Drivers in France for ride-sharing services such as Uber have been called to strike and log out of their apps by their national union, with plans for a protest in two weeks.

Union l'Intersyndicale Nationale VTC (INV) called on drivers to make a stand by logging out and refusing to work, and is planning to assemble in protest outside the Paris Uber headquarters on March 6.

Protests are also planned for local Uber offices across the capital.

Grievances include higher commissions taken by the parent company, no minimum payment on rides, and drivers being suspended if they refuse a trip repeatedly.

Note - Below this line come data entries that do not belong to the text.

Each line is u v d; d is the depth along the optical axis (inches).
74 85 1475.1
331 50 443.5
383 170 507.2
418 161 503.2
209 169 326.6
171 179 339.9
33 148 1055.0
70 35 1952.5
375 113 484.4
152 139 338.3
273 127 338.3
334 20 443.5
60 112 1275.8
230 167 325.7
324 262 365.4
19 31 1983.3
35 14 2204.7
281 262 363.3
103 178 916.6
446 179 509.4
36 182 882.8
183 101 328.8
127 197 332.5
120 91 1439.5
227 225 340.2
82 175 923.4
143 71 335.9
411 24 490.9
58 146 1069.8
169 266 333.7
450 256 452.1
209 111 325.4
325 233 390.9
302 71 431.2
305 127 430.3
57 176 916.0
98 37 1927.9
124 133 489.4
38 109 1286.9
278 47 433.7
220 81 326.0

They are also unhappy with the presence of “fake drivers”, who are said to use stolen VTC cards to use the app fraudulently.

INV coordinator Brahmin Ben Ali said that the union represented all workers across several ride-sharing apps, including Uber, Kapten, and Marcel. He called for a “total shutdown of all these apps” on March 6, and repeated the calls for a minimum price on journeys.

He said: “This is a precarious profession; we need social protection.”

Uber in particular has been in conflict with its drivers in France for several months. Since mid-November, some drivers have blockaded logistics centres, including in Aubervilliers in Seine-Saint-Denis, and the main headquarters in Paris.

Drivers are especially unhappy with a recent procedural change, which can see them suspended from the app if they refuse a journey too many times, leaving them without access to work.


Employment laws

In France, the legal status of ride-sharing and “gig economy” platforms is controversial.

Earlier this month, food delivery service Deliveroo - which often uses bikes as delivery vehicles - was ordered to pay €30,000 for “defrauding the employment code”.

One of its workers also had their contract symbolically changed from a service contract to an employment contract - a first in France.

Deliveroo said it would appeal the decision, and said: “Delivery workers tell us that they want to choose when, where, and if they want to work, and that is what we allow them to do.”

Mr Ben Ali has called on bike riders - as well as drivers of traditional taxis - to join his movement.

Traditional taxis

Drivers of traditional taxis are set to hold their own movement in front of the train station Gare de Lyon in Paris this Friday, February 21. The “static protest”, as they are calling it, will take place from 11h to 13h.

The drivers are unhappy with a planned revamp of the station, which they say will “damage taxi access”.

They are calling for “free and exclusive access for taxis on the forecourt of the Clock Tower, parking spaces for pre-ordered taxis, and the continuation of the taxi rank in rue de Bercy”.

In response, a spokesperson for train company SNCF told the Agence-France Presse: “We will allow five minutes of free parking for taxis so they can drop their clients off in a satisfactory way”, and said that the flow of vehicles in front of the station could be improved.

Plans include the installation of a barrier, restricting access to the station courtyard, from March onwards. Private vehicles and ride-sharing app cars will be allowed into the courtyard, but will have to pay.

The spokesperson added that the taxi rank on rue de Bercy would indeed be kept in service.